(DESCRIPTION OF THE TASK) After finding the line with "0: (122, 122, 1.00)" in the entries below, retype exactly each line from there through the line with "12: (89, 55, 1.07)", including that final line.

(PROVIDED RECORDS)
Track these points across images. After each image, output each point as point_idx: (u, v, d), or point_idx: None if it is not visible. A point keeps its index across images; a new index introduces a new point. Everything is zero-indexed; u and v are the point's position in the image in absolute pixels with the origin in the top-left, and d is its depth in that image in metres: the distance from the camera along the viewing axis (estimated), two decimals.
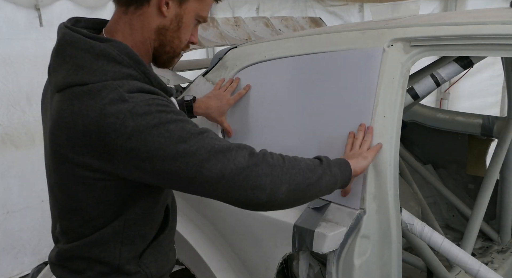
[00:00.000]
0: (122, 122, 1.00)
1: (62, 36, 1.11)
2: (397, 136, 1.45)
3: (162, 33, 1.16)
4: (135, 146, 1.01)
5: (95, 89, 1.04)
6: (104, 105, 1.01)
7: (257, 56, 1.79)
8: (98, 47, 1.07)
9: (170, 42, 1.18)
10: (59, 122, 1.07)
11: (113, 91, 1.03)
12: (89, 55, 1.07)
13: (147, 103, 1.03)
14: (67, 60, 1.09)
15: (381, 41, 1.52)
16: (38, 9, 3.29)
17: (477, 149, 2.67)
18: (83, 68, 1.06)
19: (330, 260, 1.44)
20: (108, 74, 1.05)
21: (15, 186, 3.41)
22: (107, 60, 1.06)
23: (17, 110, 3.34)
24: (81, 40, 1.08)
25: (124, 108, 1.01)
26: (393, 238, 1.46)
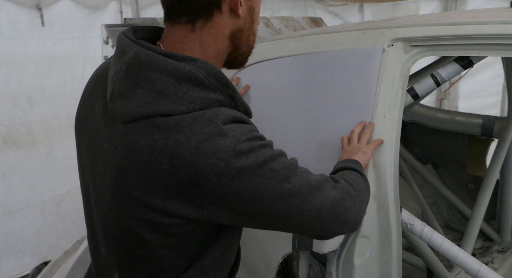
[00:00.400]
0: (226, 163, 0.87)
1: (135, 55, 0.92)
2: (397, 136, 1.45)
3: (237, 36, 1.03)
4: (237, 189, 0.89)
5: (185, 121, 0.88)
6: (201, 142, 0.87)
7: (257, 56, 1.78)
8: (183, 69, 0.90)
9: (246, 41, 1.06)
10: (135, 160, 0.90)
11: (208, 124, 0.88)
12: (171, 78, 0.90)
13: (247, 137, 0.90)
14: (142, 85, 0.90)
15: (381, 41, 1.52)
16: (40, 9, 3.29)
17: (477, 149, 2.67)
18: (165, 95, 0.89)
19: (330, 260, 1.44)
20: (195, 102, 0.90)
21: (16, 186, 3.41)
22: (192, 84, 0.91)
23: (19, 110, 3.34)
24: (161, 61, 0.91)
25: (226, 146, 0.87)
26: (393, 238, 1.46)
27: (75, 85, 3.54)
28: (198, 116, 0.89)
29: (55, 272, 2.47)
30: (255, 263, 1.65)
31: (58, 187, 3.59)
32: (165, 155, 0.88)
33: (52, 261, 2.59)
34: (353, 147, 1.39)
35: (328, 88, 1.59)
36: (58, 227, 3.64)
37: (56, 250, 3.48)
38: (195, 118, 0.89)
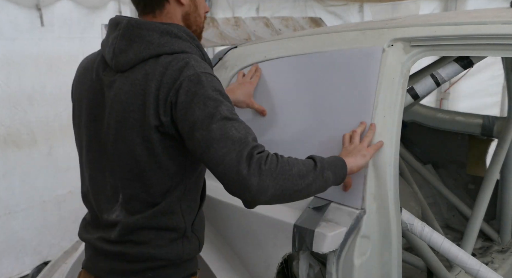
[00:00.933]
0: (180, 82, 1.19)
1: (128, 22, 1.29)
2: (397, 136, 1.46)
3: (186, 18, 1.36)
4: (181, 101, 1.19)
5: (167, 60, 1.24)
6: (173, 71, 1.21)
7: (257, 56, 1.79)
8: (162, 26, 1.28)
9: (194, 22, 1.39)
10: (135, 90, 1.24)
11: (181, 61, 1.23)
12: (155, 33, 1.27)
13: (203, 72, 1.22)
14: (136, 40, 1.27)
15: (381, 41, 1.52)
16: (39, 9, 3.29)
17: (477, 149, 2.67)
18: (153, 43, 1.26)
19: (330, 260, 1.44)
20: (174, 45, 1.27)
21: (17, 187, 3.41)
22: (170, 36, 1.28)
23: (19, 111, 3.34)
24: (146, 23, 1.28)
25: (185, 73, 1.20)
26: (393, 238, 1.46)
27: None
28: (177, 57, 1.25)
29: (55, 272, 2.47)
30: (255, 263, 1.65)
31: (58, 187, 3.59)
32: (153, 82, 1.23)
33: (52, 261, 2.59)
34: (354, 147, 1.41)
35: (328, 88, 1.59)
36: (58, 227, 3.64)
37: (56, 250, 3.48)
38: (174, 58, 1.25)
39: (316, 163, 1.25)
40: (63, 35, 3.46)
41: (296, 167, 1.20)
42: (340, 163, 1.32)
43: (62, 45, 3.47)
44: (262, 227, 1.59)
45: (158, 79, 1.23)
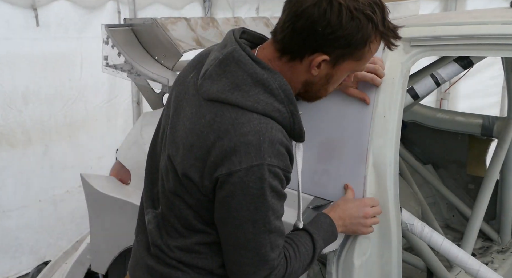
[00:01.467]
0: (237, 170, 1.06)
1: (232, 51, 1.13)
2: (397, 136, 1.45)
3: (308, 85, 1.19)
4: (222, 194, 1.10)
5: (242, 119, 1.08)
6: (240, 142, 1.07)
7: None
8: (261, 75, 1.10)
9: (316, 92, 1.22)
10: (195, 127, 1.13)
11: (254, 133, 1.07)
12: (250, 79, 1.10)
13: (270, 170, 1.07)
14: (228, 75, 1.12)
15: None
16: (35, 9, 3.29)
17: (477, 149, 2.67)
18: (241, 90, 1.10)
19: (330, 260, 1.44)
20: (260, 103, 1.09)
21: (11, 186, 3.41)
22: (264, 89, 1.10)
23: (13, 110, 3.34)
24: (248, 63, 1.11)
25: (250, 162, 1.06)
26: (393, 238, 1.46)
27: (72, 85, 3.53)
28: (252, 119, 1.08)
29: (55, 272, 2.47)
30: None
31: (55, 187, 3.59)
32: (213, 133, 1.09)
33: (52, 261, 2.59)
34: (359, 211, 1.38)
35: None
36: (56, 227, 3.64)
37: (54, 250, 3.48)
38: (250, 120, 1.08)
39: (315, 251, 1.28)
40: (59, 35, 3.46)
41: (296, 273, 1.24)
42: (333, 234, 1.34)
43: (57, 45, 3.46)
44: None
45: (220, 136, 1.09)
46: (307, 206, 1.51)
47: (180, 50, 1.99)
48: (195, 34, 2.16)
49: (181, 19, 2.17)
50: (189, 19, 2.20)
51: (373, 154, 1.44)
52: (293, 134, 1.16)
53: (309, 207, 1.50)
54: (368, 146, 1.44)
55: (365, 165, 1.44)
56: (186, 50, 2.02)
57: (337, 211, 1.36)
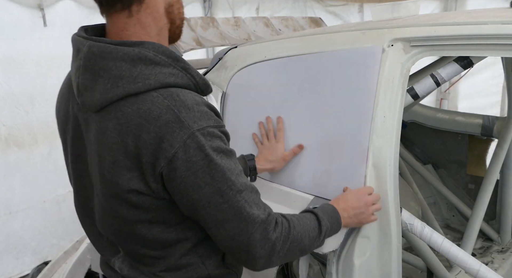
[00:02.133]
0: (175, 152, 0.97)
1: (88, 49, 1.01)
2: (397, 136, 1.45)
3: (169, 11, 1.10)
4: (179, 176, 0.99)
5: (145, 106, 0.98)
6: (159, 127, 0.97)
7: (257, 56, 1.79)
8: (132, 52, 0.99)
9: (178, 14, 1.13)
10: (106, 144, 1.02)
11: (166, 111, 0.97)
12: (124, 63, 0.99)
13: (202, 133, 0.99)
14: (101, 74, 1.00)
15: (381, 41, 1.52)
16: (42, 9, 3.29)
17: (477, 149, 2.67)
18: (122, 78, 0.99)
19: (330, 260, 1.44)
20: (150, 78, 0.99)
21: (18, 187, 3.41)
22: (144, 63, 1.00)
23: (20, 111, 3.34)
24: (112, 49, 0.99)
25: (180, 136, 0.97)
26: (393, 238, 1.46)
27: None
28: (154, 99, 0.98)
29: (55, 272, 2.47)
30: None
31: (59, 187, 3.59)
32: (129, 138, 0.98)
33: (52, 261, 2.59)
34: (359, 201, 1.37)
35: (328, 88, 1.59)
36: (59, 227, 3.64)
37: (56, 250, 3.48)
38: (153, 102, 0.98)
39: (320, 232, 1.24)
40: (65, 35, 3.46)
41: (303, 241, 1.17)
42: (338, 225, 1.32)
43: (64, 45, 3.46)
44: None
45: (135, 134, 0.98)
46: (307, 206, 1.51)
47: (180, 50, 1.99)
48: (195, 34, 2.16)
49: None
50: (189, 19, 2.20)
51: (373, 154, 1.44)
52: (200, 88, 1.07)
53: (309, 207, 1.50)
54: (368, 146, 1.45)
55: (365, 165, 1.44)
56: (186, 50, 2.02)
57: (339, 204, 1.35)
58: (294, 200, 1.56)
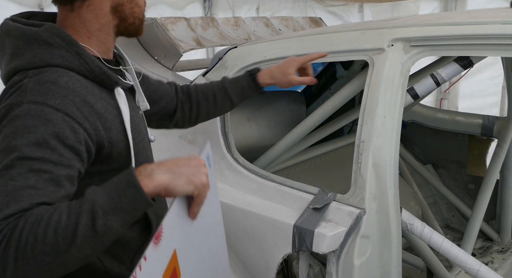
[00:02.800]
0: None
1: (1, 26, 1.08)
2: (397, 136, 1.45)
3: (118, 10, 1.11)
4: None
5: (17, 78, 1.00)
6: (4, 92, 1.00)
7: (257, 56, 1.79)
8: (29, 31, 1.03)
9: (131, 13, 1.13)
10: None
11: (20, 80, 0.99)
12: (21, 41, 1.03)
13: (29, 106, 0.94)
14: (6, 51, 1.06)
15: (381, 41, 1.52)
16: (42, 8, 3.29)
17: (477, 149, 2.67)
18: (17, 55, 1.03)
19: (330, 260, 1.44)
20: (36, 56, 1.01)
21: None
22: (38, 43, 1.03)
23: None
24: (14, 28, 1.05)
25: (9, 100, 0.96)
26: (393, 238, 1.46)
27: None
28: (27, 75, 0.99)
29: None
30: (255, 263, 1.65)
31: None
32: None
33: None
34: (190, 160, 0.97)
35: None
36: None
37: None
38: (26, 76, 0.99)
39: (79, 219, 0.85)
40: None
41: (43, 243, 0.83)
42: (135, 194, 0.89)
43: None
44: (262, 227, 1.58)
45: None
46: (307, 206, 1.51)
47: (180, 50, 1.99)
48: (195, 34, 2.16)
49: (181, 19, 2.17)
50: (189, 19, 2.21)
51: (373, 154, 1.44)
52: (96, 76, 1.05)
53: (309, 207, 1.50)
54: None
55: None
56: (186, 50, 2.02)
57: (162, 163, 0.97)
58: (295, 200, 1.56)
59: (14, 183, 0.87)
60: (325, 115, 1.83)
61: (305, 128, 1.86)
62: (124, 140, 1.09)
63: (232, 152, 1.75)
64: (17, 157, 0.90)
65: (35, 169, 0.90)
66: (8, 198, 0.86)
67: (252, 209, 1.60)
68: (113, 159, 1.07)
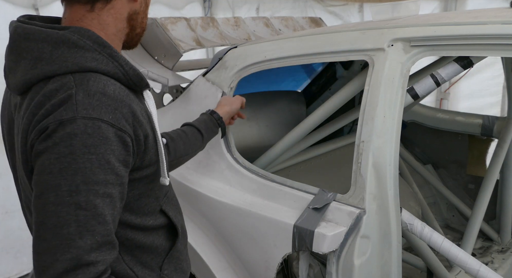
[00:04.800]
0: (46, 127, 0.91)
1: (14, 30, 1.00)
2: (397, 136, 1.45)
3: (133, 18, 1.10)
4: (36, 152, 0.92)
5: (55, 85, 0.93)
6: (50, 105, 0.92)
7: (257, 56, 1.79)
8: (55, 34, 0.96)
9: (141, 23, 1.13)
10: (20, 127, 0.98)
11: (66, 89, 0.92)
12: (47, 45, 0.96)
13: (77, 130, 0.89)
14: (24, 56, 0.98)
15: (381, 41, 1.52)
16: (36, 9, 3.28)
17: (477, 149, 2.67)
18: (42, 60, 0.96)
19: (330, 260, 1.44)
20: (68, 60, 0.95)
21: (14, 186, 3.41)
22: (67, 46, 0.96)
23: None
24: (36, 31, 0.98)
25: (59, 116, 0.90)
26: (393, 238, 1.46)
27: None
28: (65, 80, 0.93)
29: None
30: (255, 263, 1.65)
31: None
32: (29, 115, 0.94)
33: None
34: None
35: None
36: None
37: None
38: (63, 84, 0.93)
39: None
40: None
41: None
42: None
43: None
44: (262, 227, 1.58)
45: (34, 112, 0.93)
46: (307, 206, 1.51)
47: (180, 50, 1.99)
48: (195, 34, 2.16)
49: (181, 19, 2.17)
50: (189, 19, 2.20)
51: (373, 154, 1.44)
52: (130, 79, 1.02)
53: (309, 207, 1.50)
54: None
55: None
56: (186, 50, 2.02)
57: None
58: (295, 200, 1.56)
59: (84, 213, 0.89)
60: (325, 115, 1.82)
61: (305, 128, 1.86)
62: (154, 146, 1.07)
63: (232, 152, 1.75)
64: (82, 182, 0.89)
65: (101, 194, 0.91)
66: (81, 229, 0.88)
67: (252, 209, 1.60)
68: (146, 165, 1.07)
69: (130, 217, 1.08)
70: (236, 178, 1.71)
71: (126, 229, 1.09)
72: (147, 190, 1.11)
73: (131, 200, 1.07)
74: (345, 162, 1.97)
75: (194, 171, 1.79)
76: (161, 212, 1.18)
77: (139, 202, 1.11)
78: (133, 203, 1.09)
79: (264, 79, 2.42)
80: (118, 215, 0.98)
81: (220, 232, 1.75)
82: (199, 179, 1.77)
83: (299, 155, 2.18)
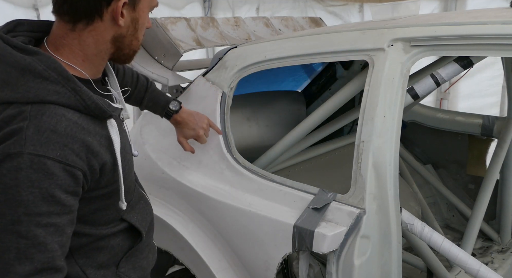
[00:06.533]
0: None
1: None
2: (397, 136, 1.45)
3: (119, 40, 1.11)
4: None
5: (12, 112, 0.96)
6: (2, 133, 0.95)
7: (257, 56, 1.79)
8: (23, 61, 0.98)
9: (129, 45, 1.14)
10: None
11: (20, 121, 0.95)
12: (14, 70, 0.98)
13: (23, 165, 0.93)
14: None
15: (381, 41, 1.52)
16: (36, 9, 3.28)
17: (477, 149, 2.67)
18: (8, 84, 0.98)
19: (330, 260, 1.44)
20: (31, 91, 0.97)
21: None
22: (33, 75, 0.98)
23: None
24: (7, 54, 0.99)
25: (7, 149, 0.93)
26: (393, 238, 1.46)
27: None
28: (22, 112, 0.96)
29: None
30: (255, 263, 1.65)
31: None
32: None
33: None
34: None
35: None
36: None
37: None
38: (21, 112, 0.96)
39: None
40: None
41: None
42: None
43: None
44: (262, 227, 1.58)
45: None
46: (307, 206, 1.51)
47: (180, 50, 1.99)
48: (195, 34, 2.16)
49: (181, 19, 2.17)
50: (189, 19, 2.20)
51: (373, 154, 1.44)
52: (92, 111, 1.04)
53: (309, 207, 1.50)
54: None
55: None
56: (186, 50, 2.02)
57: None
58: (294, 200, 1.56)
59: (25, 242, 0.94)
60: (325, 115, 1.83)
61: (305, 128, 1.86)
62: (114, 169, 1.11)
63: (232, 152, 1.75)
64: (24, 213, 0.93)
65: (43, 225, 0.95)
66: (20, 256, 0.93)
67: (252, 209, 1.60)
68: (102, 186, 1.10)
69: (84, 228, 1.12)
70: (236, 178, 1.71)
71: (81, 237, 1.12)
72: (104, 205, 1.14)
73: (86, 213, 1.10)
74: (345, 162, 1.97)
75: (194, 171, 1.79)
76: (122, 220, 1.21)
77: (94, 216, 1.14)
78: (88, 216, 1.12)
79: (264, 79, 2.42)
80: (69, 239, 1.02)
81: (220, 232, 1.75)
82: (199, 179, 1.77)
83: (299, 155, 2.18)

(YOUR RESPONSE)
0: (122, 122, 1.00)
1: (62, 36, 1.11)
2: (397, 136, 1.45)
3: (162, 33, 1.16)
4: (135, 146, 1.01)
5: (95, 89, 1.04)
6: (104, 105, 1.01)
7: (257, 56, 1.79)
8: (98, 47, 1.07)
9: (170, 42, 1.18)
10: (59, 122, 1.07)
11: (113, 91, 1.03)
12: (89, 55, 1.07)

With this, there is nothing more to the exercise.